Only lines containing the word "Druskininkai" are needed; pull them out of the material.

**Supplied material**.
"""

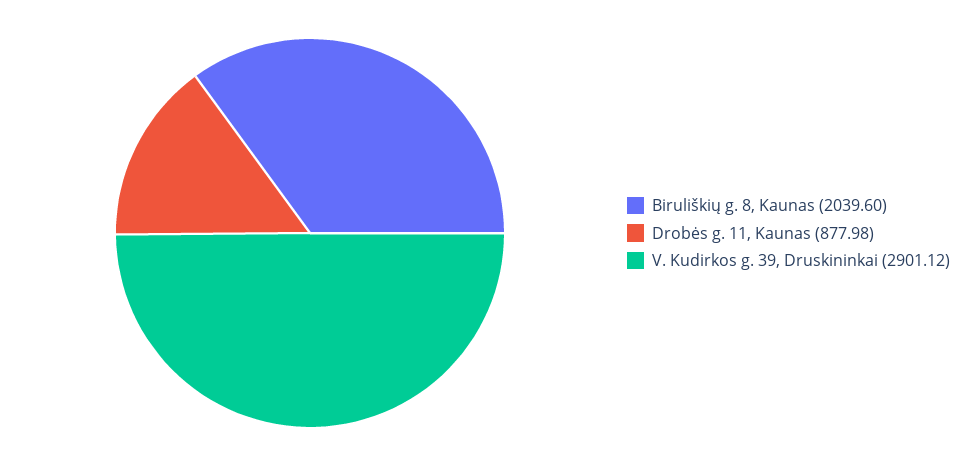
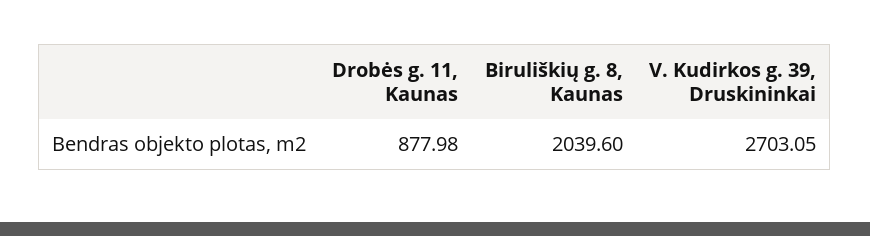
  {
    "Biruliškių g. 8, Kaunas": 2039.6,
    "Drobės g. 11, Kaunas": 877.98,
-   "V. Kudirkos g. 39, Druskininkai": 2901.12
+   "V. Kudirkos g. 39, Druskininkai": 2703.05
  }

"""
"""

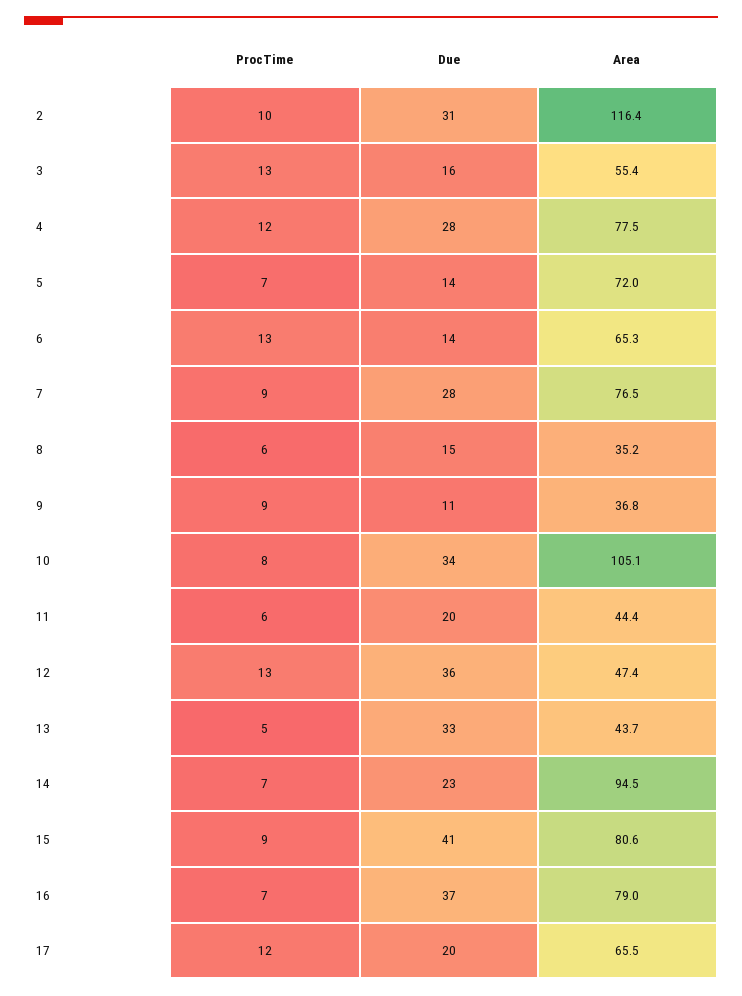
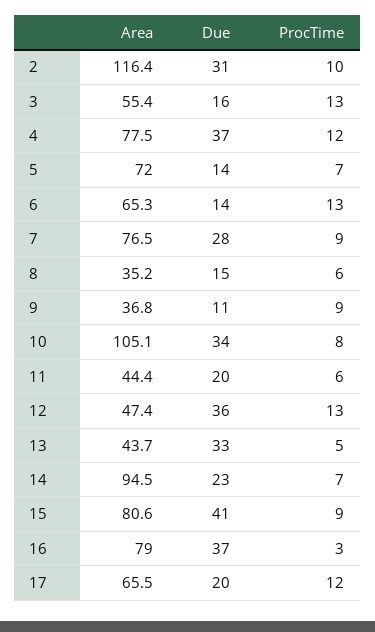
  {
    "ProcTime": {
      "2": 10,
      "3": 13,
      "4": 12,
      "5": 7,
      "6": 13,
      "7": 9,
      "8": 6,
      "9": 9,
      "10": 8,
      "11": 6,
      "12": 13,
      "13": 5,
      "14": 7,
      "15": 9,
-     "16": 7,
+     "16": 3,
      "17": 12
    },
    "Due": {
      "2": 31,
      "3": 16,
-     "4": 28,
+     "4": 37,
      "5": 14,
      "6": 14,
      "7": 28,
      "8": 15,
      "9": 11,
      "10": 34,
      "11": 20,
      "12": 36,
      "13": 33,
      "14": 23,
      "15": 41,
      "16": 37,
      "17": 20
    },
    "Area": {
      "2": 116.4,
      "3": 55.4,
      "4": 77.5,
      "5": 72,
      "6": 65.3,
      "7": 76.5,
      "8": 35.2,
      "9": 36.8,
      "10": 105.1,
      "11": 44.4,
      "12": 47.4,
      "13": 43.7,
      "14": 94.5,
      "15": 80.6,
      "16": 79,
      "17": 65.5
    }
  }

"""

**Task output**.
-   "V. Kudirkos g. 39, Druskininkai": 2901.12
+   "V. Kudirkos g. 39, Druskininkai": 2703.05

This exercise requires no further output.